You formed Down ‘N’ Outz in 2009 as a tribute act, covering songs by your heroes. Is that the definition of a labour of love?
It is – and especially so with the last album [2019’s This Is How We Roll], because it wasn’t a covers record. I wrote those songs on the piano in the spirit of the seventies. It’s not at all like Leppard, more like Elton and Bowie. And it was nice to have the freedom outside of the mothership.
That album had Goodnight Mr. Jones, a song in memory of Bowie.
I’ll never forget the moment I heard Bowie had died. My phone was bouncing around like crazy. I had all these messages saying “Have you heard?” When you read that, you know somebody’s died. So I put on the TV and – boom! – there it was. Lemmy had died at the end of 2015, and Bowie went just a few days later, so that whole time had a big impact on me.

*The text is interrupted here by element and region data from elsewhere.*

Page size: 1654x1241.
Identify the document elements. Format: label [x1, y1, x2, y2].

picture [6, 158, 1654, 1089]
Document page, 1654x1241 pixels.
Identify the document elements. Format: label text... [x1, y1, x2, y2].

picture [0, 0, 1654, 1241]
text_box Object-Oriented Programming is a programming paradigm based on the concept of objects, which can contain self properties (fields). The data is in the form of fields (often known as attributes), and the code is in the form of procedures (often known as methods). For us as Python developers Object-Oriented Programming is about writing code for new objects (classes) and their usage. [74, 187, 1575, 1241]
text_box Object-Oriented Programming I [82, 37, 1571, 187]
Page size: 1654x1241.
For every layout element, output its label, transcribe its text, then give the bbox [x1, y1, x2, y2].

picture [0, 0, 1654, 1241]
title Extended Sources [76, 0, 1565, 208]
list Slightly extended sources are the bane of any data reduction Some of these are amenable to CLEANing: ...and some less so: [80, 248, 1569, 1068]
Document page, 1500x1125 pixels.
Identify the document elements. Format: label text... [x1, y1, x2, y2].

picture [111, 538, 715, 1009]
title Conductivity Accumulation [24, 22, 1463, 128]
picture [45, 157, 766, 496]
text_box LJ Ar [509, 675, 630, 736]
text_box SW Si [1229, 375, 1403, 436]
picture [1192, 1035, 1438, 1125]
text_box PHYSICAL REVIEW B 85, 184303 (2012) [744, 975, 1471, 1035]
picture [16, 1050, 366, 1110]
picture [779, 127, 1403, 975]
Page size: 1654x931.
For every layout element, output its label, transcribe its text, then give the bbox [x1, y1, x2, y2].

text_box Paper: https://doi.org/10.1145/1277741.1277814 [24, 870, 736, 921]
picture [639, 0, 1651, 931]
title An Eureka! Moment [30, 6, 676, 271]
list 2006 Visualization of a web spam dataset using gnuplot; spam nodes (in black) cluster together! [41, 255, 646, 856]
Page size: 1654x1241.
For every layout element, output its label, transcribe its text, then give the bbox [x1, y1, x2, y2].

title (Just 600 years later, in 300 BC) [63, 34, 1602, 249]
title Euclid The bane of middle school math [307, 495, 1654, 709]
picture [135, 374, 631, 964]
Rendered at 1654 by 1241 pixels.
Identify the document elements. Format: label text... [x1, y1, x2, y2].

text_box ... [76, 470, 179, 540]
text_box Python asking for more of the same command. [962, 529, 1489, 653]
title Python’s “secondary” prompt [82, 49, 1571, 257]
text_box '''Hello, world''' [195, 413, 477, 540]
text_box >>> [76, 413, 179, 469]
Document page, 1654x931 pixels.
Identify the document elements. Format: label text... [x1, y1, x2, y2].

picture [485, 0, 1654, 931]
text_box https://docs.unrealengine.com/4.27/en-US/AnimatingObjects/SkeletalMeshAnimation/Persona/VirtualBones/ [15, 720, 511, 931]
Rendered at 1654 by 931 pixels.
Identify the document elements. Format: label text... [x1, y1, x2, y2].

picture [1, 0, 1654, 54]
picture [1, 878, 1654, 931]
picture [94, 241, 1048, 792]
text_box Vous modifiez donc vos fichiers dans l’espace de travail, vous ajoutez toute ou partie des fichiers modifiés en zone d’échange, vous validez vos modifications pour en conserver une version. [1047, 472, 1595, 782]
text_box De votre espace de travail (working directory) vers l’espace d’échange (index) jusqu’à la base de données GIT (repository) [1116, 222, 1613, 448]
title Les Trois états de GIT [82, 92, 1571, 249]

Ian Hunter is my biggest hero, but Bowie is right up there. When he did Starman on Top Of The Pops in 1972 I was twelve years old, hitting puberty, becoming more than just a kid, discovering my own music. And with Bowie I thought: “This is mine!” It was a pivotal moment for me, as it was for so many people. The man really was a genius.
In these past twenty-four years, the darkest days for Leppard were when guitarist Vivian Campbell was being treated for cancer.
We were doing a Vegas residency, and the first day of rehearsals was when Viv said: “It’s cancer.” We were all in shock. But Viv was positive that he’d beat it, and, well, he’s still here!
You’ve got two kids now. Has fatherhood changed you?
It changes everything – and it comes at you like a fucking express train! It’s not about me any more. I was fifty when I had my first kid. While everybody else was having kids I was having a jolly old time. My son Finlay loves music and has a weird sense of humour like me, and my daughter Lyla is five. She plays guitar now. She’s starting to write her own songs. I wrote my first song when I was eight, so apples don’t fall far from the tree.
Without your father, Joe Snr, the Def Leppard story might have turned out very differently.
My dad was a working-class guy and my mum was a nurse, so we didn’t have much money. We had an outside toilet till I was eight, no telly till I was ten. But in 1978, dad cleared out his bank account to lend me a hundred and fifty quid to make our first record [The Def Leppard E.P.]. And was the start of it all.
It was your mother Cynthia who inspired you to pick up a guitar.
I watched her play, singing all these Pete Seeger songs, and I said: “I want a guitar!” My dad said: “You can have one when you’ve learned to play your mum’s.” So I learned a few chords, just enough to accompany my voice. Even then I was being moulded to be a singer. I had a nice present for my mum on her ninetieth birthday: I’d found a tape, recorded in 1968, of her singing ten songs, including the one I wrote when I was eight. So I put these songs on a CD. Because she doesn’t need any more scarves.
And this year is Def Leppard’s forty-fifth anniversary.
There is a wow factor when you say that. Fuck, really? When we got together in 1977, Zeppelin had been going for around ten years. You thought that’s how long you’d get. And here we are forty-five years later. And we’ve got big plans for the future. You’ve no idea what’s coming in the next three years. How’s that for a tease?
Def Leppard's new album Diamond Star Halos is released on May 27.